Friday, Feb. 21, 1964
Ready for Anything
Whatever Fidel Castro may have had in mind with his water war against Guantanamo, the U.S. last week moved to make the Navy base "a little more ready" for any eventuality.
To Westinghouse Electric Corp. went a $4,000,000 contract for a saltwater conversion plant capable of producing 1,000,000 gal. of fresh water per day; a new catchment basin to collect rain water will also be built, along with an underground reservoir holding 4,000,000 gal. in reserve. By August "Gitmo" will be self-sufficient, no longer concerned about the Cuban waterworks that Castro shut off in reprisal for the seizure of four Cuban fishing boats violating Florida waters.
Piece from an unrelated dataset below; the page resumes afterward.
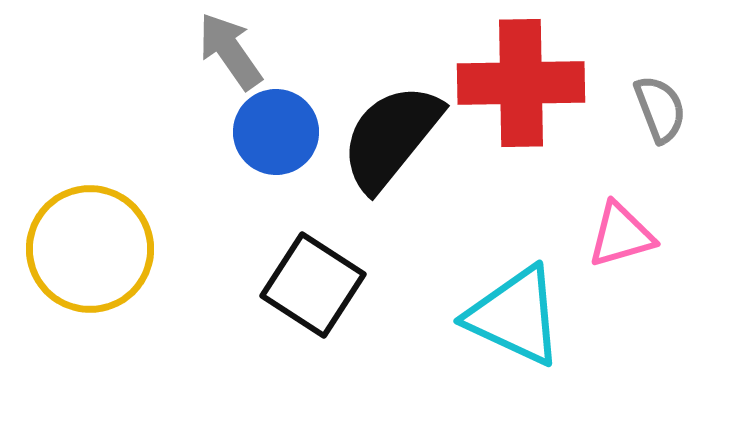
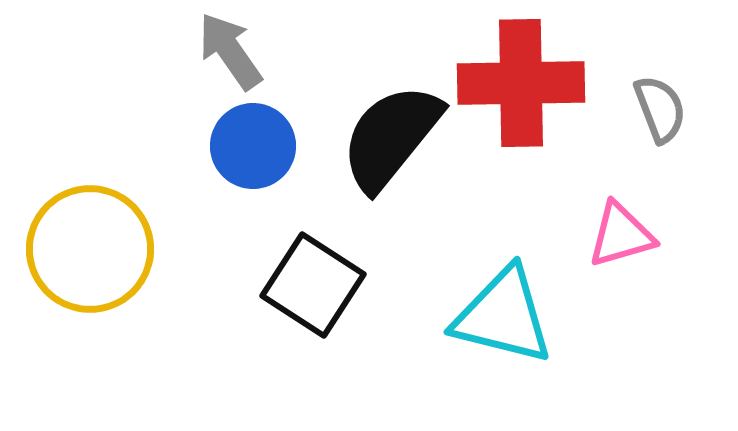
blue circle: moved 23 px left, 14 px down
cyan triangle: moved 12 px left; rotated 11 degrees counterclockwise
Even if Castro turns the water on again, the Navy will not use a drop. Nor will it continue to employ most of the 2,500 Cuban workers who commute daily to the base. Last week the first 500 Cubans were dismissed. Furthermore, no more U.S. dependents will be allowed at Guantanamo, once considered about the sunniest assignment a Navy man and his family could draw.
The 3,000 women and children already there will be withdrawn by normal rotation. By early 1966, Gitmo will be in a class with such bleak outstations as Thule and Antarctica--a "hardship post," with tours of duty reduced from two years to one.
Another Panama? The orders might seem overly severe. But Washington still believes Castro may be working himself up to a major, Panama-style confrontation over Guantanamo. Immediately after the Jan. 9 Canal Zone riots, Castro's radio started appealing to Cuban workers on the base to return to the "motherland." A few weeks ago, Havana's propagandists railed that "drunken U.S. Marines indiscriminately fired their machine guns at Cuban workers." Castro militiamen have resumed their rock-throwing at U.S. sentries, recently fired a burst of machine-gun fire over the heads of a Marine squad inside the fence.
Some Castrologists argue that if Cuba is actually setting the stage for a direct challenge to Guantanamo, the U.S. is overreacting by putting the base on ready status. Though Castro denies the legality of the 1903 agreement, by which Cuba leased Guantanamo to the U.S. for an indefinite period, and has not cashed any of the checks (a nominal $3,386 per year) that the U.S. pays as rent, he has never interfered with workers on the base--thus, in effect, agreeing that the U.S. has a right to be there. By firing the workers, goes the argument, the U.S. itself tends to abrogate the agreement.
"We Will Remain." The State Department, however, considers all such arguments extraneous. A 1934 treaty clearly states that there can be no change in the status of Guantanamo without the specific consent of both sides. And on Guantanamo the U.S. has no intention of sitting down to negotiate with Castro. Said Secretary of State Dean Rusk: "We are in Guantanamo and will remain there for the foreseeable future. We shall certainly not discuss the future of Guantanamo with a regime that does not speak for the Cuban people and that has been unanimously condemned by the governments of this hemisphere."
A five-nation investigating team from the Organization of American States wound up a month-long study of aggression charges brought by the government of Venezuela against Cuba. The Venezuelans made the accusation after uncovering a three-ton cache of smuggled arms with Cuban markings, produced other evidence that Castro's Communist regime was beaming in subversive radio propaganda, training guerrillas and financing terrorist operations. On all four counts, the OAS team found the evidence overwhelming. The Venezuelans will now press for collective OAS sanctions against Cuba under the Rio Treaty.